二人は頷き合い、市街地から離れるために走り始め、ネフシュタンの少女がそれを追撃する。ある程度距離をとったところで二人は足を止めて少女と対面する。鞭による攻撃を響がクロスガードで防いだ。
「どんくせえのがやってくれる!」
「どんくさいなんて名前じゃない!」
響が少女の反応なんて気にせずに反論する。
「私は立花響、十五歳!誕生日は九月の十三日で、血液型はO型!身長は、この間の測定では一五七センチ!体重は・・・もう少し仲良くなったら教えてあげる!趣味は人助けで好きなものはご飯アンドご飯!あと・・・彼氏いない歴は年齢と同じぃ!・・・ほら雷も!」
「え、私もぉ?!わ、私の名前は轟雷、年齢は響と同じ!誕生日は六月の五日で血液型はAB型!身長は一五五センチで体重はまだ秘密!趣味はじしょ「それ以外で!」・・・読書で好きなものは胃腸に優しいもの!彼氏は今は別に求めてません!・・・これでいい?!」
「うん!大丈夫!」
響のテンションに乗せられて雷も自分のプロフィールを盛大に暴露する。かなり恥ずかしかったのか顔が真っ赤だ。そんな二人の様子に少女が引いたまま口を開く。
「な、なにをトチ狂ってやがるんだお前ら・・・」
「私達はノイズと違って言葉が通じ合えるんだからちゃんと話し合いたい!」
「なんて悠長!この期に及んでぇッ!」
少女が二人に鞭をふるい、二人は跳んで避ける。そんなことが何度も繰り返される。
(こいつ!ケラウノスはともかくガングニールの動きが変わった!覚悟か?!)
「話し合おうよ!私達は戦っちゃいけないんだ!だって、言葉が通じていれば人間は・・・!」
響が訴えかけ、雷は何があってもいいように戦闘態勢を維持している。少女が絶叫した。
「うるせぇッ!分かり合えるものかよ人間が!そんなふうにできているものかぁッ!気に入らねえ!気に入らねえ!気に入らねぇ!わかっちゃいねえことを知ったふうに口にするお前がぁッ!・・・お前とギアを引きずってこいと言われたがもうそんなことはどうでもいい!お前らをこの手で叩きつぶす!今度こそお前らのすべてを踏みにじってやるぅッ!」
「私だってやられるわけには!」
「吹っ飛べッ!」
『NIRVANA GEDON』
響がネフシュタンの鞭の先から発生した球体を受け止める。それを見越していたのかもう一発を打ち込む。
「もってけダブルだぁ!」
「響下がって!」
「!わかった!」
先にはなった球体と二発目が接触し、大爆発が起こる。しかし、その爆発から雷の展開した斥力フィールドが二人を守りきった。一度響が受け止めたのは響が入るフィールド範囲を増やした分、展開に時間がかかったからだ。
「お前なんかがいるから!私はまた・・・!ッ?!」
「はぁぁぁぁ!」
爆発で待った土煙の中、響がアームドギアを構築するエネルギーを貯めるが制御しきれず吹き飛んでしまう。
「響!」
「大丈夫!」
吹き飛んだ響を雷が受け止める。響は拳を握りしめ、どうすればアームドギアを展開できるか考える。そして、エネルギーを雷の稲妻みたいにそのままぶつけるという解決策を思いつき、右手にエネルギーを集中させる。

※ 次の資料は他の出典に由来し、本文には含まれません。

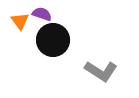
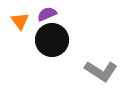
purple semicircle: moved 5 px right; rotated 42 degrees counterclockwise
black circle: moved 1 px left
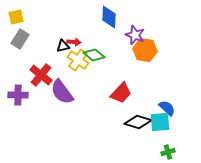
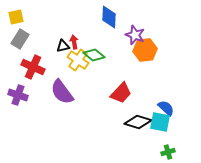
red arrow: rotated 104 degrees counterclockwise
orange hexagon: rotated 15 degrees counterclockwise
red cross: moved 8 px left, 8 px up; rotated 15 degrees counterclockwise
purple cross: rotated 18 degrees clockwise
blue semicircle: moved 1 px left
cyan square: rotated 15 degrees clockwise
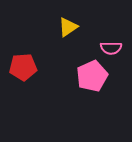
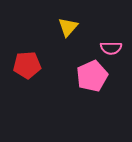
yellow triangle: rotated 15 degrees counterclockwise
red pentagon: moved 4 px right, 2 px up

「この短期間に、アームドギアまで手にしようってのか?!させるかよぉ!」
それを阻止すべく放った少女の二本の鞭を右腕一本で受け止め、握りつぶしながら思いっきり引っ張る。その勢いで少女の体が引っ張られて宙に浮くと、響が腰のブースターを点火する。頭の中に弦十郎の教えと自分の心情が重なり合う。後ろから雷の援護が入る。
「行くよ響!」
「うん!」
『超電磁トルネード』
強力な磁気を放つ稲妻の嵐によって空間に少女の体が固定され、響の拳が胸に突き刺さる。固定されているので後ろに吹き飛べず、衝撃を逃がすことが出来ない。ネフシュタンの鎧が完全に粉砕された。
○○○
「響・・・。雷・・・」
二人の戦う姿に、未来は涙をこぼした。